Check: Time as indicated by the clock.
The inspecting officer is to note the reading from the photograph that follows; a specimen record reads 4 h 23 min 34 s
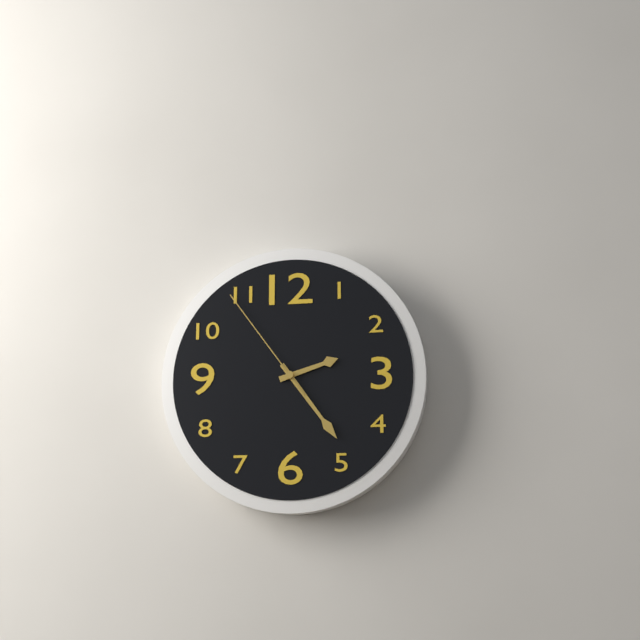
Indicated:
2 h 24 min 54 s
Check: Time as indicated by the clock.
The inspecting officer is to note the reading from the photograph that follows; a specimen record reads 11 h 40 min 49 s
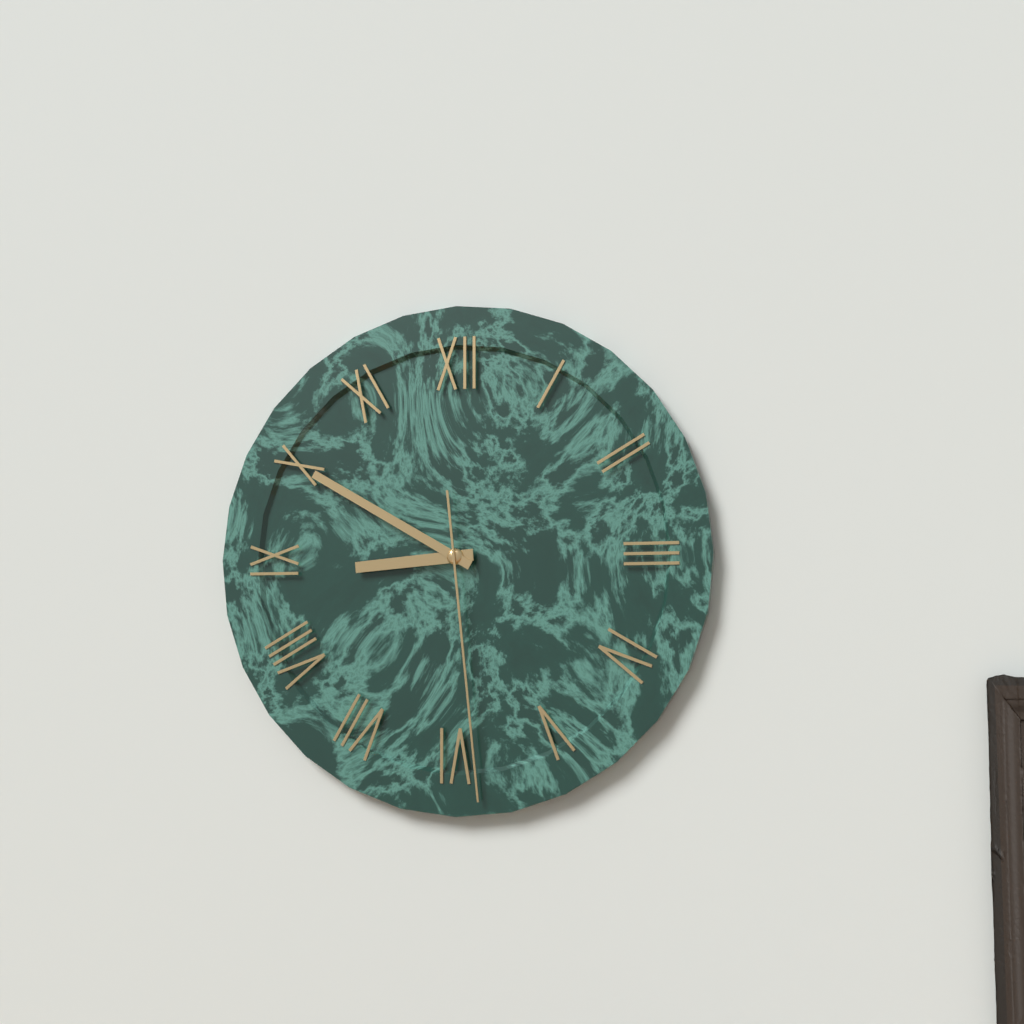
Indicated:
8 h 50 min 29 s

________________

Transcribe the records above word for word and leave out the pictures.

Correct answer —
Check: Time as indicated by the clock.
The inspecting officer is to note the reading from the photograph that follows; a specimen record reads 4 h 23 min 34 s
Indicated:
2 h 24 min 54 s
Check: Time as indicated by the clock.
The inspecting officer is to note the reading from the photograph that follows; a specimen record reads 11 h 40 min 49 s
Indicated:
8 h 50 min 29 s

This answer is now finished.